"Education is not preparation for life; education is life itself." The famous quote of John Dewey simply says it all. Society is dependent on its individuals and education plays an important role in developing communities. Education provides humans with the ability to improve their performance and lifestyle by making informed choices and by forming opinion on political issues concerning themselves. Developed nations invest heavily on education as they realize the importance of providing education to their citizens.
In the UK there are many adult education centres that deal with the education of adults in the workplace, through continuing education courses at colleges, universities or lifelong learning centres. Adult education is often referred to as 'second-chance' or 'training and development' and many schools offer tailor-made courses and learning programs for the returning learners. Hence, these adult education centres play a vital role in society since education contributes to the development of communities.
Adult education is different from traditional children's education since adults have accumulated knowledge, and work experience which adds to their learning experience. They often apply their knowledge practically to learn more effectively.
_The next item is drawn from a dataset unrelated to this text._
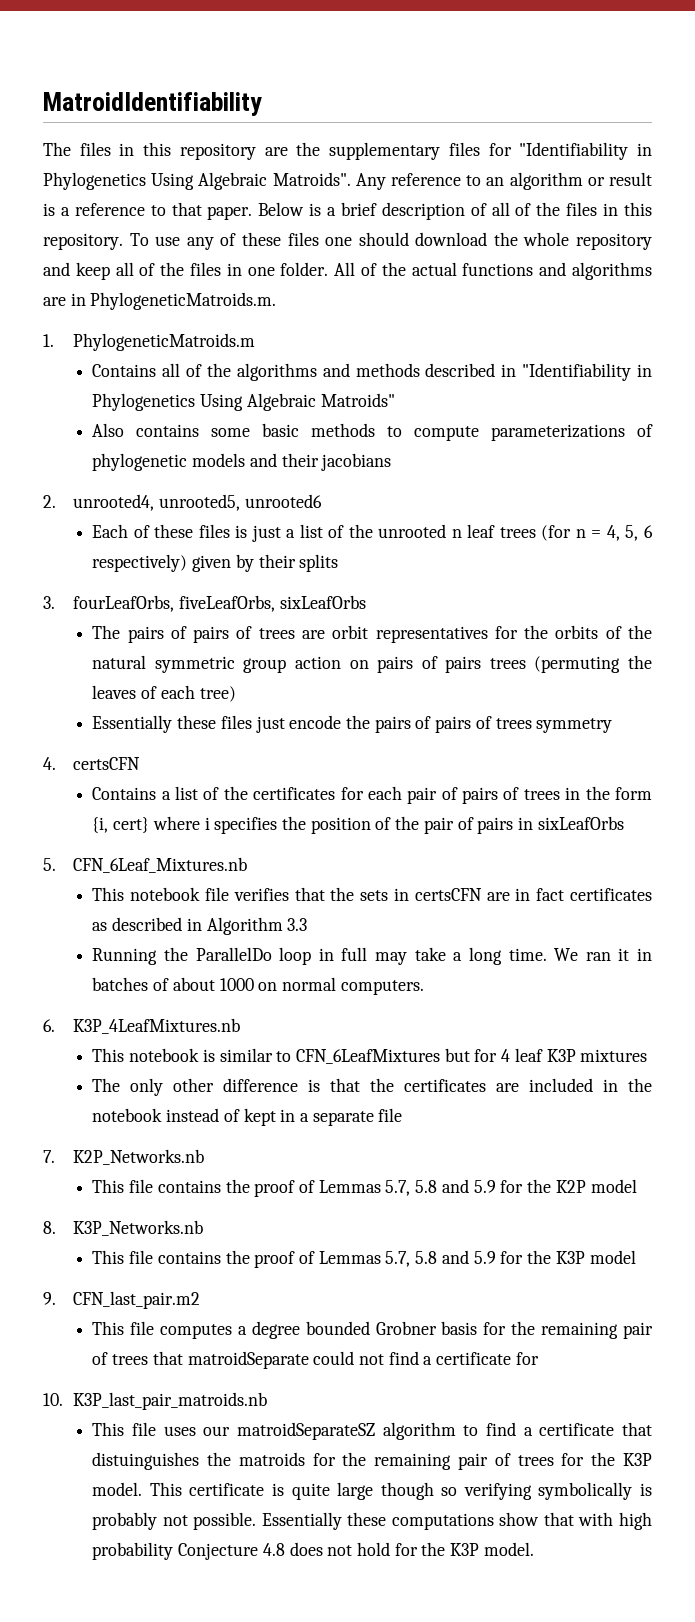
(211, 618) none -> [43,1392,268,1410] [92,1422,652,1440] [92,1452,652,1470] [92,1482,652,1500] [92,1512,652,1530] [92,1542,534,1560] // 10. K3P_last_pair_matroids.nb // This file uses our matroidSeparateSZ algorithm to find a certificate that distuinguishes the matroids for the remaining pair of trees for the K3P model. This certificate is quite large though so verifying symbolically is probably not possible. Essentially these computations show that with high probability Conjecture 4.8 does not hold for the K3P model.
For instance in the 1990s when PCs were newly introduced many adults, mostly office workers, enrolled in computer training to learn the basic use of the operating system or specific application software. Most of the adult education centres provide one to one tutoring and small group sessions for adults.
Continuing education is also called further education in the UK, which refers to post-secondary learning activities and programs. The post-secondary learning activities include degree credit courses by non-traditional students, non-degree career training, workforce training, on-campus and online formal personal enrichment courses, self-directed learning through Internet interest groups, clubs or personal research activities, and experiential learning as applied to problem solving. The method of delivery of continuing education can include traditional types of classroom lectures and laboratories.
However, mostly continuing education is offered through distance learning, including videotaped/CD-ROM material, broadcast programming, online/Internet delivery and online Interactive Courses. Continuing education is basically for those adult learners who are beyond the traditional undergraduate college or university age. However, further education assumes adults have basic education and are continuing with their education hence it does not include basic instruction such as literacy, English language skills, or programs such as vocational training.
School in South Africa begins in grade 0, or grade R. It's the equivalent of our kindergarten, a time of school preparation and early childhood socialization. Grades 0 to 9 make up General Education and Training, followed by Further Education and Training (FET) from grades 10 to 12. Students either stay in high school during this time, or enter more specialized FET institutions with an emphasis on career-oriented education and training. After passing the nationally-administered Senior Certificate Examination, or "matric," some students will continue their education at the tertiary level, working towards degrees up to the doctoral level. Over a million students are enrolled in South Africa's 24 state-funded colleges and universities.
With a solid educational structure in place, South Africa continues the long and arduous process of overcoming the discriminatory legacy left behind by 40 years of apartheid education. Under that system, white South African children received a quality schooling virtually for free. Black students, on the other hand, had access only to "Bantu education", a system based on the unjust philosophy that there was no place in South African society for black Africans "above certain forms of labor" (a quote attributed to HF Verwoerd, the architect of the Bantu Education Act of 1953). In the 1970s, government spending on black education was one-tenth of spending on whites. By the 1980s, teacher to pupil ratios in primary schools averaged 1:18 in white schools and 1:39 in black schools. Even the standards for education were different between black and while schools: while 96 percent of all teachers in white schools had teaching certificates, only 15 percent of teachers in black schools were certified. Not surprisingly during apartheid, high school graduation rates for black students were less than half the rate for whites.
Bantu education was abolished with the end of apartheid in 1994. Nevertheless, South Africa continues to struggle with inequality and educational disparities. Seventeen years after the end of apartheid, the vast majority of poor black children are denied a quality education at severely deprived public schools. Over three-quarters of these schools do not have libraries, and even more do not have a computer. Around 90 percent of public schools have no science laboratory, and more than half of all pupils either have no text books or have to share them. Over a quarter of public schools do not even having running water.
More affluent South Africans (read: White South Africans, along with a small but growing contingent from the black middle class) can afford to send their children to so-called former "Model C" schools, publicly funded schools that were previously allowed only for white students. These schools charge extra school fees to supplement teachers' salaries and buy extra resources. Not surprisingly, these former white-only schools have far superior facilities and quality of education.